YUI().use('gallery-storage-lite', function (Y) {

    // For full compatibility with IE 6-7 and Safari 3.x, listen for the
    // storage-lite:ready event before making storage calls. If you're not
    // targeting those browsers, you can safely ignore this step.
    Y.StorageLite.on('storage-lite:ready', function () {

        // To store an item, pass a key and a value (both strings) to setItem().
        Y.StorageLite.setItem('kittens', 'fluffy and cute');

        // If you set the optional third parameter to true, you can use any
        // serializable object as the value and it will automatically be stored
        // as a JSON string.
        Y.StorageLite.setItem('pies', ['apple', 'pumpkin', 'pecan'], true);

        // To retrieve an item, pass the key to getItem().
        Y.StorageLite.getItem('kittens');    // => 'fluffy and cute'

        // To retrieve and automatically parse a JSON value, set the optional
        // second parameter to true.
        Y.StorageLite.getItem('pies', true); // => ['apple', 'pumpkin', 'pecan']

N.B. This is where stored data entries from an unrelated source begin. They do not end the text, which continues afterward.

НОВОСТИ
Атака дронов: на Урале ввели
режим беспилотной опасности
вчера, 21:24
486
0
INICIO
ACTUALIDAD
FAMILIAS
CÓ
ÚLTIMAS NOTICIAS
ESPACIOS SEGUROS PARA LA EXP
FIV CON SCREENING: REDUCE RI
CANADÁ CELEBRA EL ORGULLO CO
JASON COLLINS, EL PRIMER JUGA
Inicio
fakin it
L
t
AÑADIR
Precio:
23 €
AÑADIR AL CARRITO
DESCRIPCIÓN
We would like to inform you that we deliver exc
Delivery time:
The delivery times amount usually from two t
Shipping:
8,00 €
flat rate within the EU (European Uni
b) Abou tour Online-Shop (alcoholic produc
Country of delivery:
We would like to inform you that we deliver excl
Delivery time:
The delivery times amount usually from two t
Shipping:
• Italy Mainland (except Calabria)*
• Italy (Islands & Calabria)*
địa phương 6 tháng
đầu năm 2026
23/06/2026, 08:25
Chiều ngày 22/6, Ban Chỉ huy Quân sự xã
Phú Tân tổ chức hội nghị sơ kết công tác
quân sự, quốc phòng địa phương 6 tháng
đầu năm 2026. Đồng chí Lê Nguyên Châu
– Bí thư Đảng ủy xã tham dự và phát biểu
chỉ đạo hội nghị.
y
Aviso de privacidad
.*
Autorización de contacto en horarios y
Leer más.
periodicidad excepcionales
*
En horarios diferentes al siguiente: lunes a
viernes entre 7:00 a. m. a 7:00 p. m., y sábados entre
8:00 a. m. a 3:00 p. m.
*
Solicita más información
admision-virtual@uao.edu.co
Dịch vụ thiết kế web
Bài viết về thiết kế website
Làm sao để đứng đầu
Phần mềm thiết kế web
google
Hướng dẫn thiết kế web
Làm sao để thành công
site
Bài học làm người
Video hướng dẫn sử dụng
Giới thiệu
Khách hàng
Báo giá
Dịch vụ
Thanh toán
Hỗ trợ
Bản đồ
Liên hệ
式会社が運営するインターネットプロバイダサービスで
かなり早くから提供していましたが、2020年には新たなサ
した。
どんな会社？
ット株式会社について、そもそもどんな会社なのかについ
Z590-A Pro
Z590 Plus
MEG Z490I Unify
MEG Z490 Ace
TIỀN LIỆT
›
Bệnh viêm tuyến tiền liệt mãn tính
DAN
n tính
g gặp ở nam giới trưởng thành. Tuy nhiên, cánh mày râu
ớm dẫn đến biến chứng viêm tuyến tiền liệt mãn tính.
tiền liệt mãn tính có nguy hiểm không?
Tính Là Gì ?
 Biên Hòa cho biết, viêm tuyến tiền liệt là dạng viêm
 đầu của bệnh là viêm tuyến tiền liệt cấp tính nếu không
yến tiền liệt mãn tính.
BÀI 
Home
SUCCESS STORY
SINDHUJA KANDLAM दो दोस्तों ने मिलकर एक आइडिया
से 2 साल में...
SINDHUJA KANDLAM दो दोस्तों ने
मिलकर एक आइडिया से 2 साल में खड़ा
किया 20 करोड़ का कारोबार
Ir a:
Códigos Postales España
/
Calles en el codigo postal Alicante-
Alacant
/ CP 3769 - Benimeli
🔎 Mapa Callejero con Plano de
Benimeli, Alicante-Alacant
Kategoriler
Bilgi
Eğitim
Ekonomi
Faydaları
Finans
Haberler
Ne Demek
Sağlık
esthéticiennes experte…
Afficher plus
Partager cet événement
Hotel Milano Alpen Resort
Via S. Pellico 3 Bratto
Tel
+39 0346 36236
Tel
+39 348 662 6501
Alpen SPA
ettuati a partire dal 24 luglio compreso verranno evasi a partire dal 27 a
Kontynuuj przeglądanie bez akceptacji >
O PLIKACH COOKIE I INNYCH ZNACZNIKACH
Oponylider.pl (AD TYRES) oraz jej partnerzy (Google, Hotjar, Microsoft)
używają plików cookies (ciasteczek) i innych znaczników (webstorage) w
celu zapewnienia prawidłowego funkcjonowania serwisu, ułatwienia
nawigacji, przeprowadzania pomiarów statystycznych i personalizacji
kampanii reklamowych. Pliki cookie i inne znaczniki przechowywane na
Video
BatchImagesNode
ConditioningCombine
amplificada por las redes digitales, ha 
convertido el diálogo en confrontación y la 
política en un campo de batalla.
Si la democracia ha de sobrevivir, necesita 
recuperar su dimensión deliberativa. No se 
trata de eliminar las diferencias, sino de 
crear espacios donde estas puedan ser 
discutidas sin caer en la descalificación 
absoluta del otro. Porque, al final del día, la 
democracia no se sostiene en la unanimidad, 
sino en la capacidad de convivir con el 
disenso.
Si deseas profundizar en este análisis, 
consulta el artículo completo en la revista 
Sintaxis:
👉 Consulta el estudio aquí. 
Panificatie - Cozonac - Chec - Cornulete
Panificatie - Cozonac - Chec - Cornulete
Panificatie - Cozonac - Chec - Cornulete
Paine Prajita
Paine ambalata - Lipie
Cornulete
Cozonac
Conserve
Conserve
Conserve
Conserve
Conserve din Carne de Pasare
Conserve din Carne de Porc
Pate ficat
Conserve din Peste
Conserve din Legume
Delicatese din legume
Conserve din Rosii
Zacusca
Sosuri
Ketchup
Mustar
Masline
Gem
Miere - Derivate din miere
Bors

        // The length() method returns a count of how many items are currently
        // stored.
        Y.StorageLite.length(); // => 2

        // To remove a single item, pass its key to removeItem().

        // To remove all items in storage, call clear().



Data stored using Storage Lite is persisted across pageviews and browser restarts*, and is accessible only from the same domain in which it was stored. Behind the scenes, Storage Lite uses the following storage mechanisms, automatically choosing the best one that's supported:

  • Firefox 3.5+, Chrome 4+, Safari 4+, IE8, Opera 10.5+: HTML5 localStorage — these modern browsers all support the core localStorage functionality defined in the HTML5 draft.
  • Firefox 2.x and 3.0.x: Gecko globalStorage, an early API similar to HTML5’s localStorage.
  • Safari 3.1 and 3.2: HTML5 Database Storage, because Safari 3.1 and 3.2 don’t support HTML5 localStorage.
  • IE6, IE7: userData persistence, a rarely used IE feature for associating string data with an element on a web page and persisting it between pageviews.

For more details, see the Storage Lite GitHub project and the API reference.

* Caveat: IE6 and IE7 persist data across pageviews, but not across browser restarts.